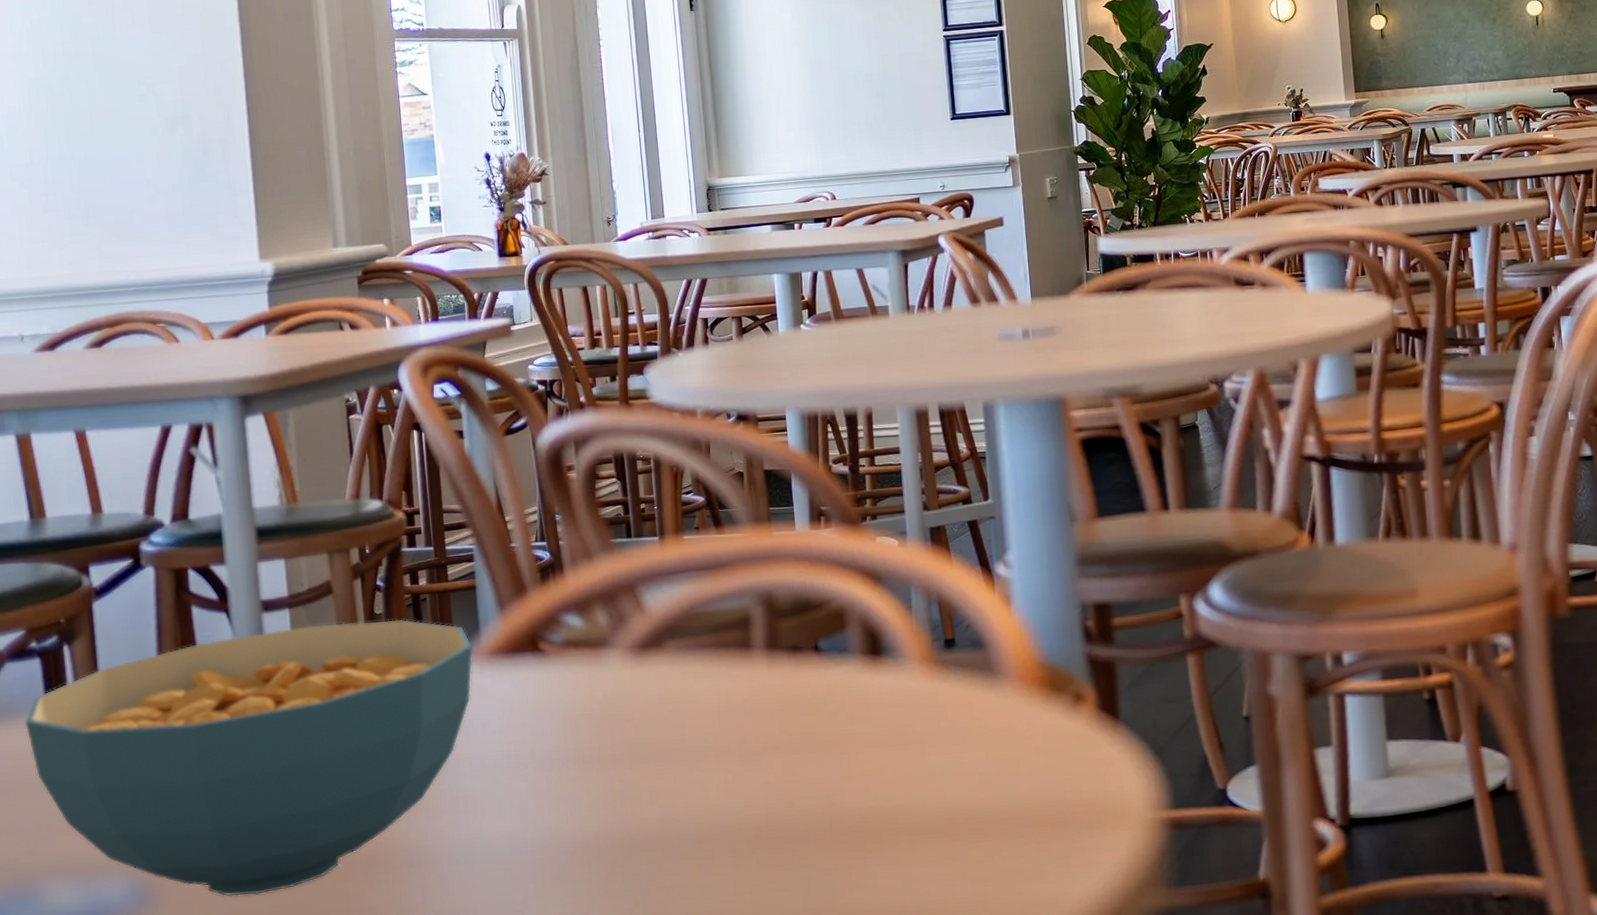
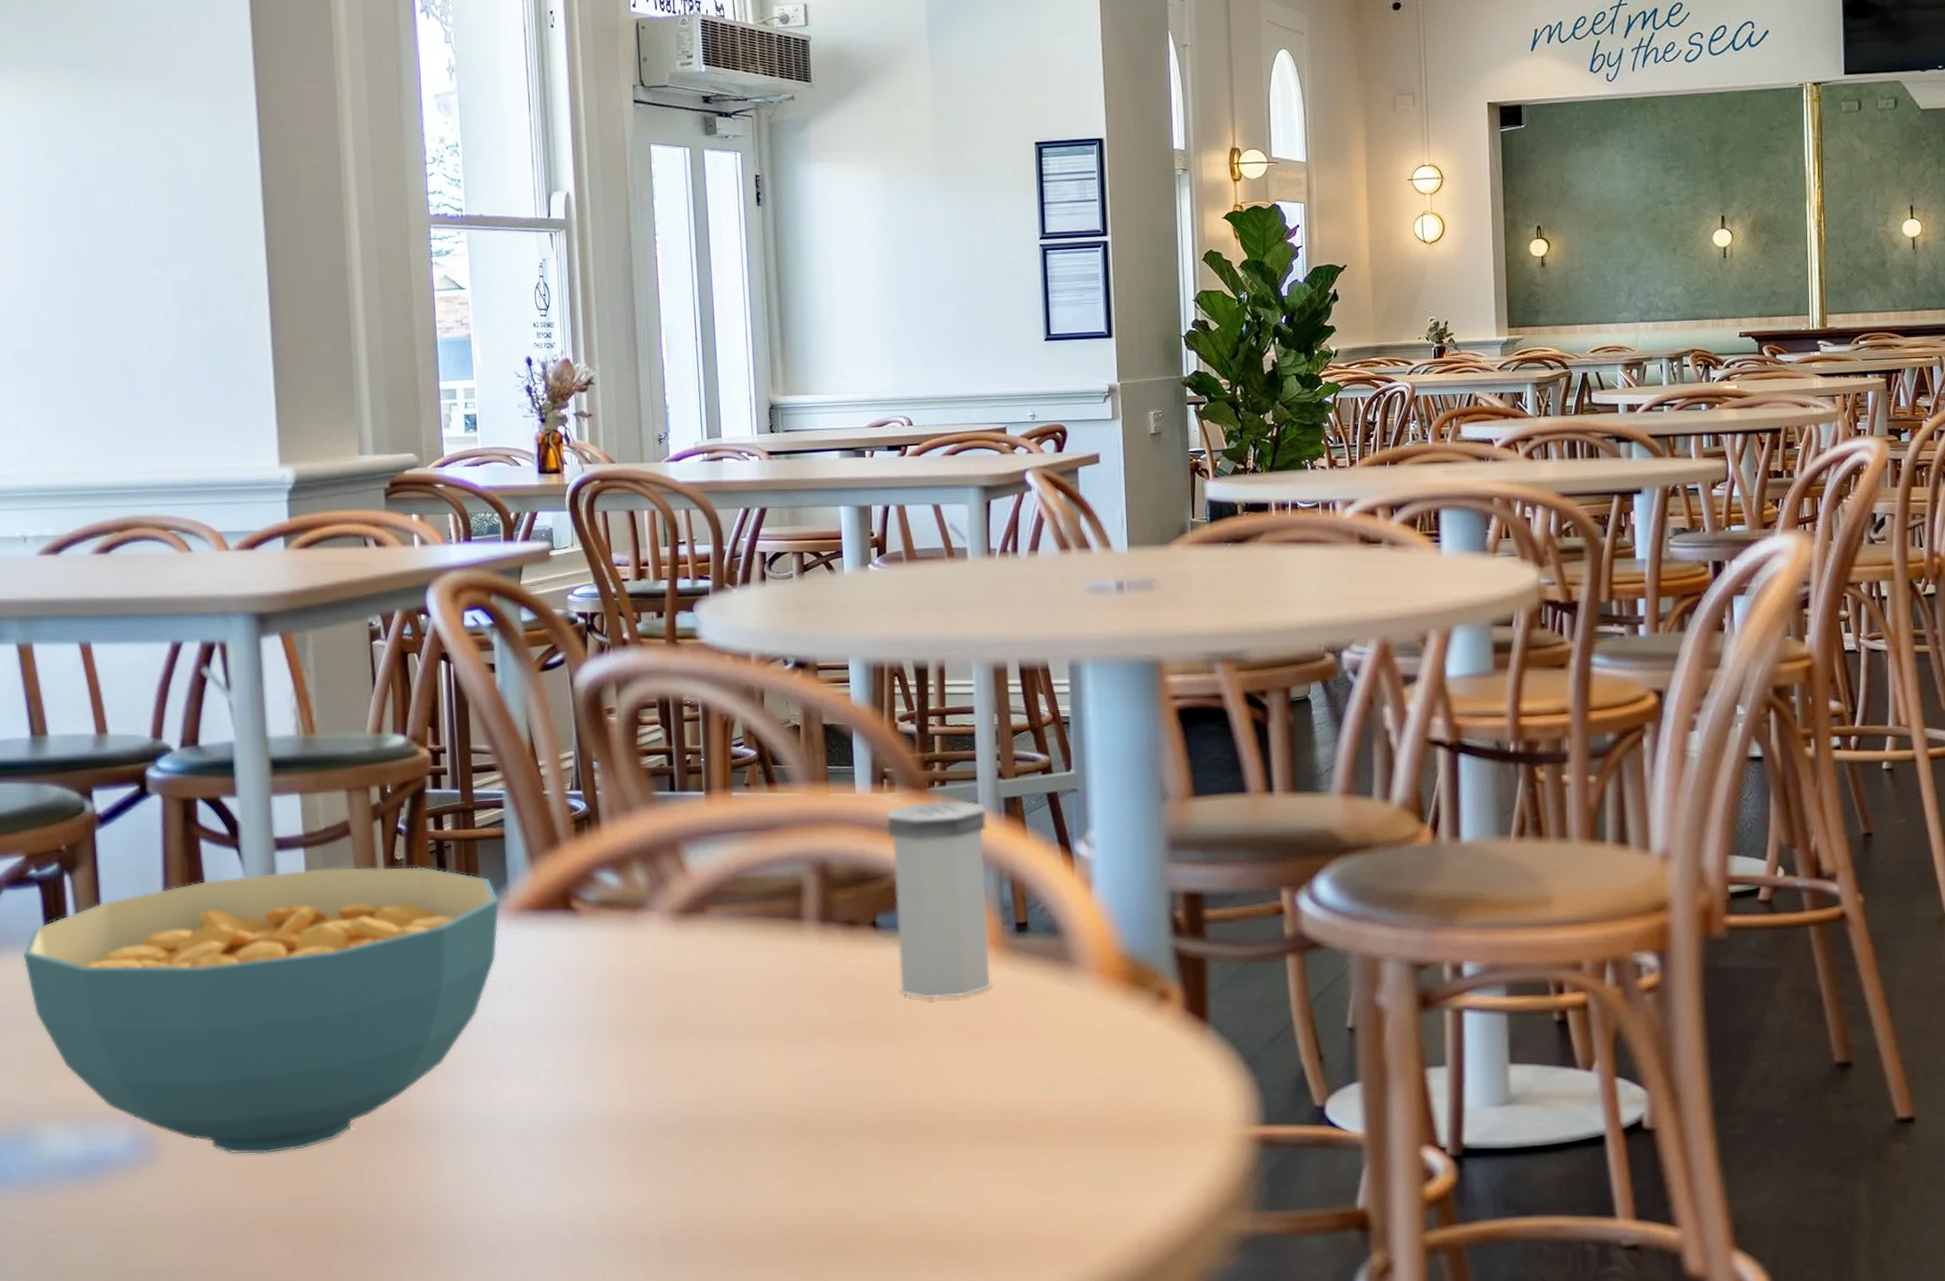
salt shaker: none [824,531,923,714] -> present [886,799,990,999]

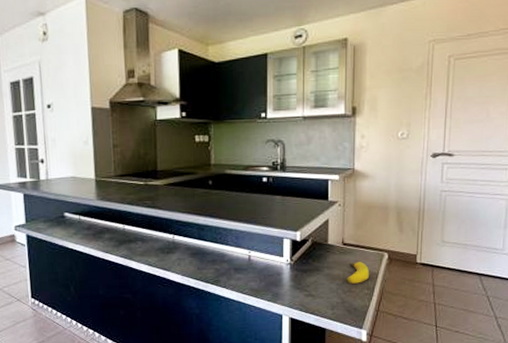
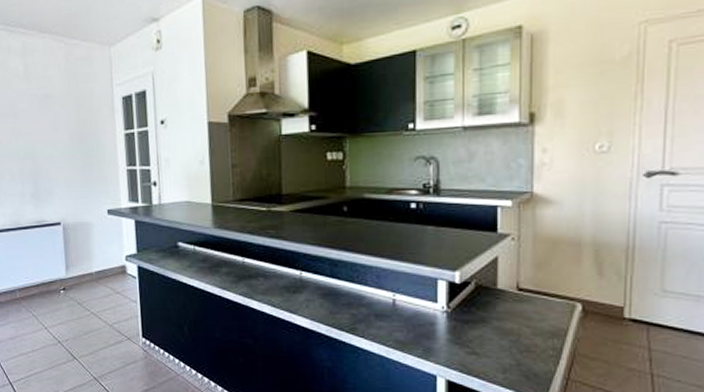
banana: present [345,262,369,284] -> none [521,313,555,342]

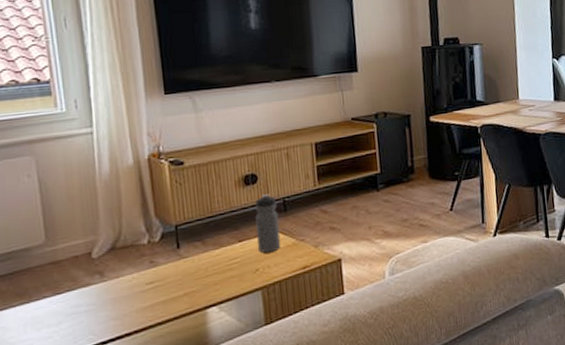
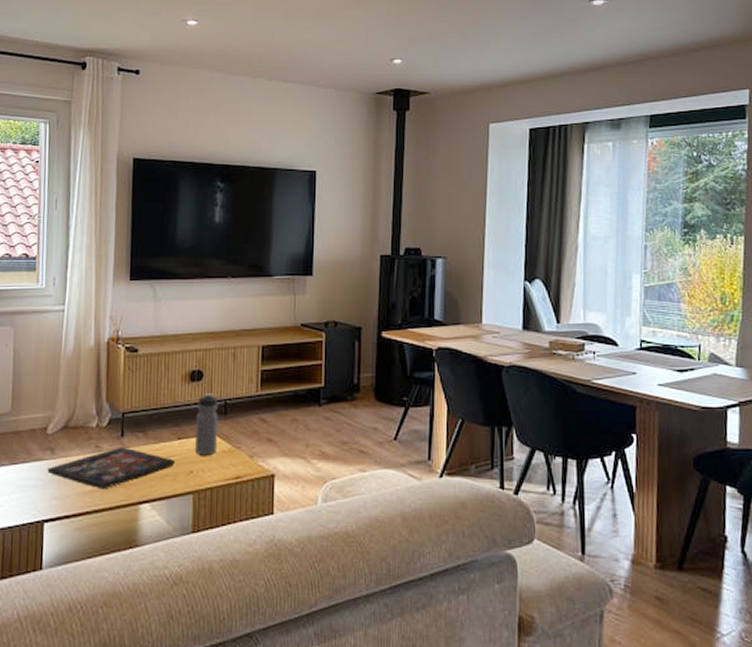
decorative tray: none [98,257,240,302] -> present [47,447,176,490]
********
What needs to be done:
Every word of the material above should be copied exactly; no pictures.

The completed task:
salt shaker: none [824,531,923,714] -> present [886,799,990,999]

banana: present [345,262,369,284] -> none [521,313,555,342]

decorative tray: none [98,257,240,302] -> present [47,447,176,490]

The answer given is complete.